También habrá quienes piensen que en un lindo gesto poético. Claro que hacer un gesto poético a partir de este insumo también es problemático. Porque es ficción, claro, pero es una ficción que construye en un escenario en donde lo que falta son sus propios hijos. Yo no alcanzo a dimensionar el dolor de proyectar esa posibilidad. Puede ella dimensionarlo en la construcción de una novela. Es una pregunta. Es una pirueta narrativa interesante porque nos pone frente a la pregunta de los límites: la literatura, como tal, debería asumir su propia ficción, su privilegio, su dimensión, en última instancia, de belleza inútil. Yo no creo eso. El tema siempre es el cómo. En el cómo hacemos lo que hacemos se define lo propiamente político. Una pregunta que se desprende de lo anterior es: sin imaginar y construir un escenario de estas características  alcanzamos a percibir la profundidad de la desgracia. Estados Unidos es un estado asesino, pero en el privilegio de seguir protegiendo a los suyos en un escenario alucinado no necesariamente hay desgarro.

Luego los niños vuelven a sus padres o los padres vuelven a sus hijos, por eso el mapa, por esa la ruta pactada que todos, incluso los niños, conocían. Y hay remanso y la angustia cede, sus hijos estarán bien. Ante la posibilidad de un escenario muy peor, pues la historia de la disolución de una familia no resulta tan trágica a los ojos de la madre. Es normal, estamos más acostumbrados a los divorcios. Pero la niña y el niño son hermanos y ese divorcio es peor que el de ella y su marido. Dos niños que crecieron juntos y se aman y se acompañan y reconocen, van a separarse también. Porque aun en el ensamble pues el niño es hijo de él y la niña es hija de ella y la biología sigue vigente como una categoría que ordena nuestras vidas todas.

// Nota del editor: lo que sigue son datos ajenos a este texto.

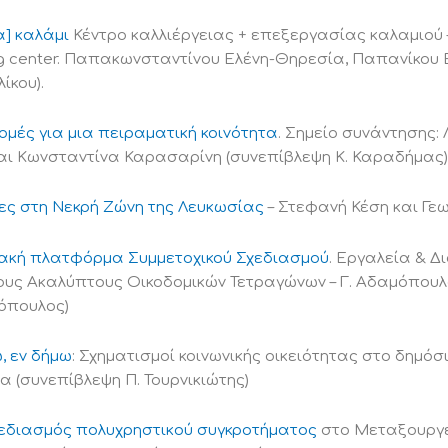
α] καλάμι
Κέντρο καλλιέργειας + επεξεργασίας καλαμιού – 
ng center. Παπακωνσταντίνου Ελένη-Θηρεσία, Παπανίκου 
ίκου).
μές για μια πειραματική κοινότητα
. Σημείο συνάντησης:
αι Κωνσταντίνα Καρασαρίνη (συνεπίβλεψη Κ. Καραδήμας)
ες στη Νεκρή Ζώνη της Λευκωσίας
– Στεφανή Κέση και Γε
ακή πλατφόρμα Συμμετοχικού Σχεδιασμού
. Εργαλεία & 
υς Ακαλύπτους Οικοδομικών Τετραγώνων – Γ. Αδαμόπουλο
όπουλος)
ω, εν δήμω
: Σχηματισμοί κοινωνικής οικειότητας στο δημό
 (συνεπίβλεψη Π. Τουρνικιώτης)
διασμός πολυχρηστικoύ συγκροτήματος
στο Μεταξουργε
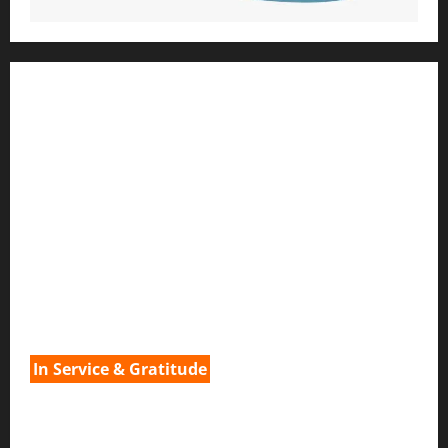
1) ആത്മീയ മാർഗ്ഗനിർദ്ദേശവും മേൽനോട്ടവും:
H.G. ജഗത് സാക്ഷി ദാസ്
Temple President
;- ഇസ്‌കോൺ,
തിരുവനന്തപുരം
2
) ഉള്ളടക്ക സമാഹരണവും ഗ്രാഫിക് ഡിസൈനും:
H.G.ഗുണവാൻ നിതായ് ദാസ്
3) വിവർത്തനവും പ്രൂഫ് റീഡിംഗും :
H.G.നവ കിഷോരി ദേവി ദാസി
In Service & Gratitude
1) Spiritual Guidance & Oversight
H G Jagat Sakshi Das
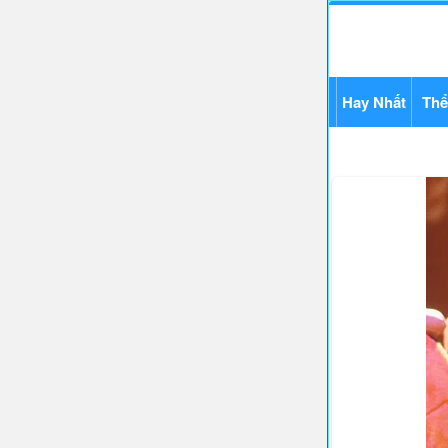
Hay Nhất
Thể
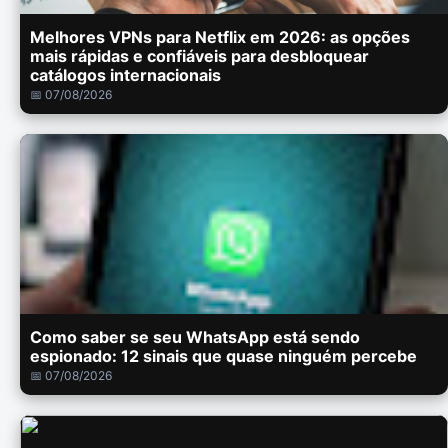
Melhores VPNs para Netflix em 2026: as opções
mais rápidas e confiáveis para desbloquear
catálogos internacionais
📅 07/08/2026
Como saber se seu WhatsApp está sendo
espionado: 12 sinais que quase ninguém percebe
📅 07/08/2026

La desaparición de los niños, sus niños, tiene otro costado desde el que me resulta más interesante, en los términos que el libro propone, pensar: el niño también emprende con su hermana su propio viaje de despedida, porque también, como ella, lo necesita. Necesita decirle adiós a su hermana y hacerle saber que no importa cómo ni cuándo, siempre va a volver a ella. Que la va a encontrar, que la cuida. Luiselli escribe, además, la carta en donde el niño se despide de la niña. Le da la posibilidad su hijo no biológico de decirle a su hermana que la quiere. Quizás venda más centrarnos en la novela del jet set de los escritores mexicanos, que vivían en New York y tenían todo y luego asistir con morbo a su desmembramiento a través de dos novelas y, además, a la intención quizás desafortunada de plantar bandera sobre un terreno tan complejo como los cuerpos de los niños migrantes que atraviesan la frontera sur de Estados Unidos a pie. A mí, si algo, me conmueve la sinergia de los hermanos, la fe en la familia que armamos incluso cuando la estamos viendo caer.